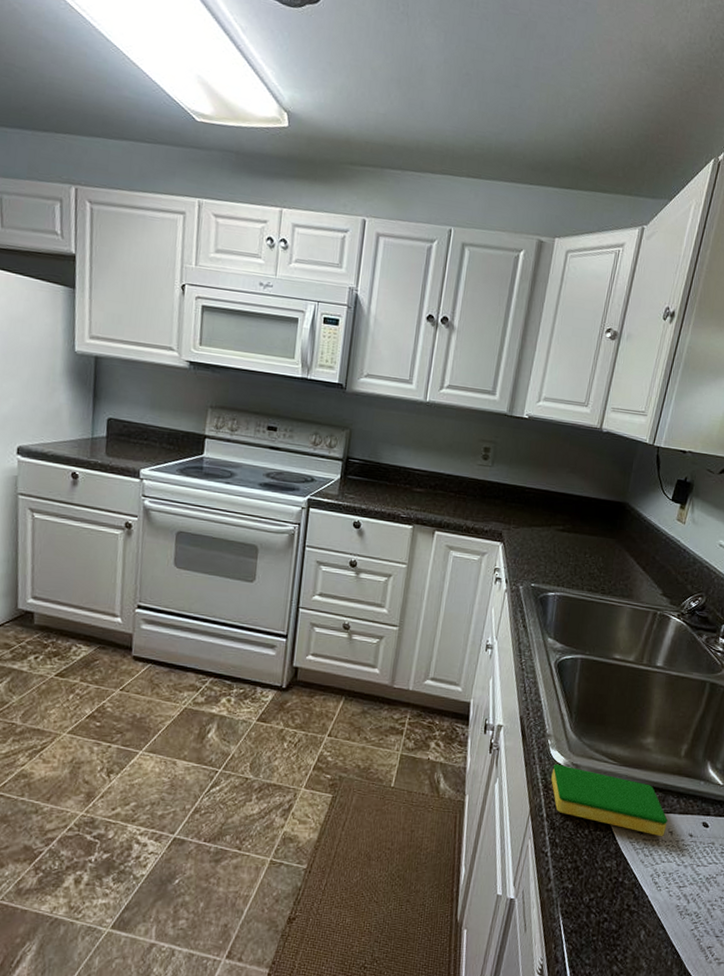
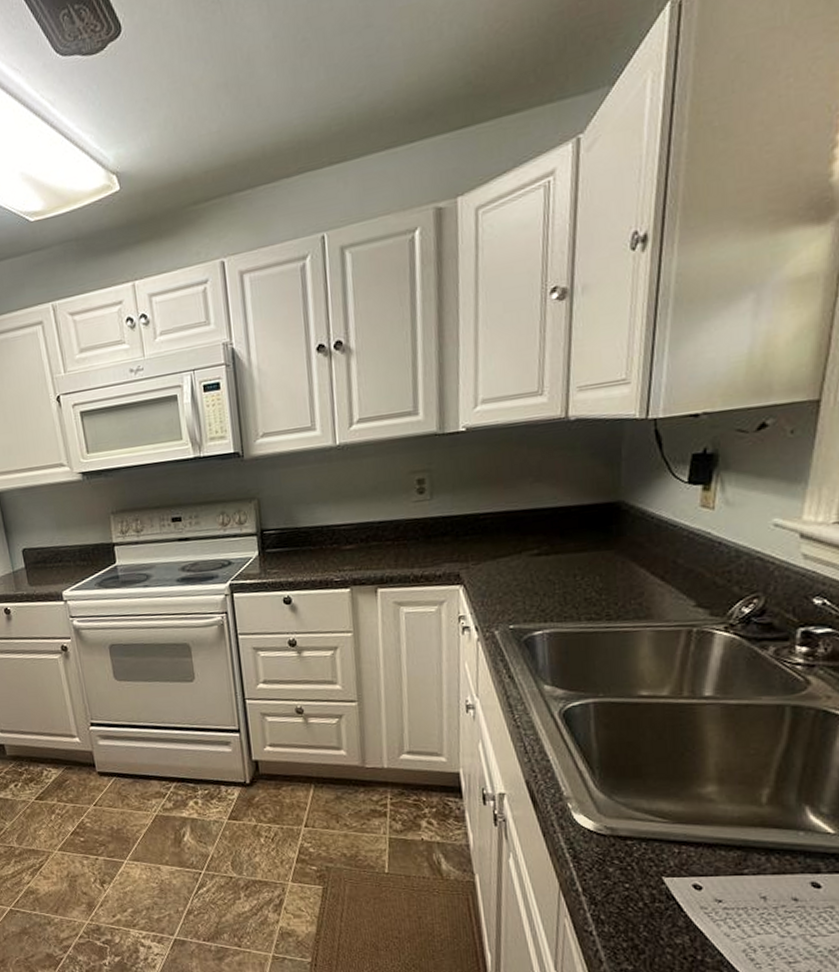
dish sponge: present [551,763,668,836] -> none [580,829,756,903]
--
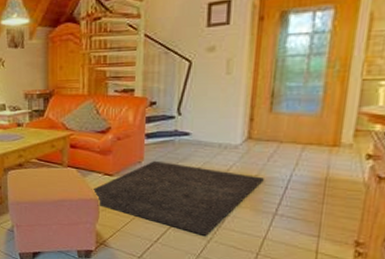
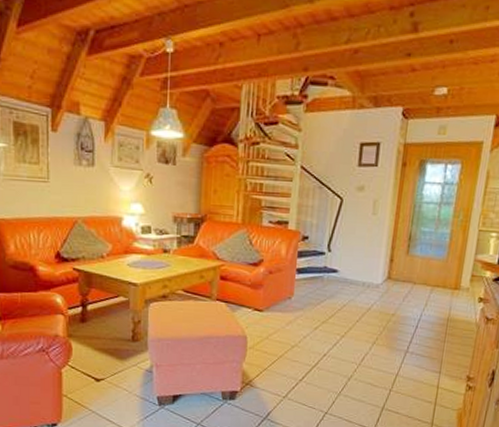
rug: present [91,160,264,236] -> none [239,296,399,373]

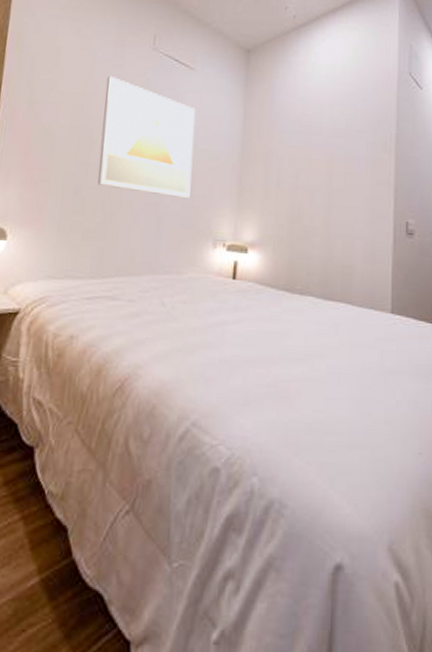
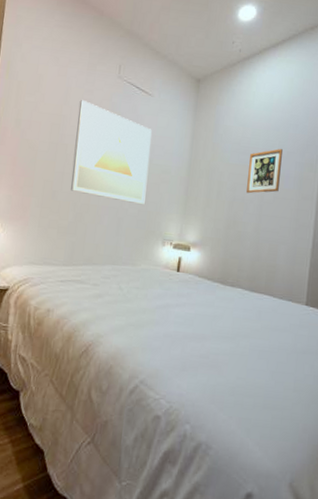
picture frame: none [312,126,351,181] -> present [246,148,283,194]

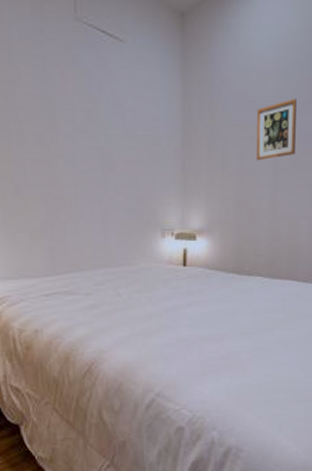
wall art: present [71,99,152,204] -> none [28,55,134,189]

*TASK DESCRIPTION*: Exact repeat of the material above: every line from the one with "rug: present [91,160,264,236]" through the one with "wall art: present", endpoints included, and nothing more. No pictures.

*ANSWER TO THIS TASK*:
rug: present [91,160,264,236] -> none [239,296,399,373]

picture frame: none [312,126,351,181] -> present [246,148,283,194]

wall art: present [71,99,152,204] -> none [28,55,134,189]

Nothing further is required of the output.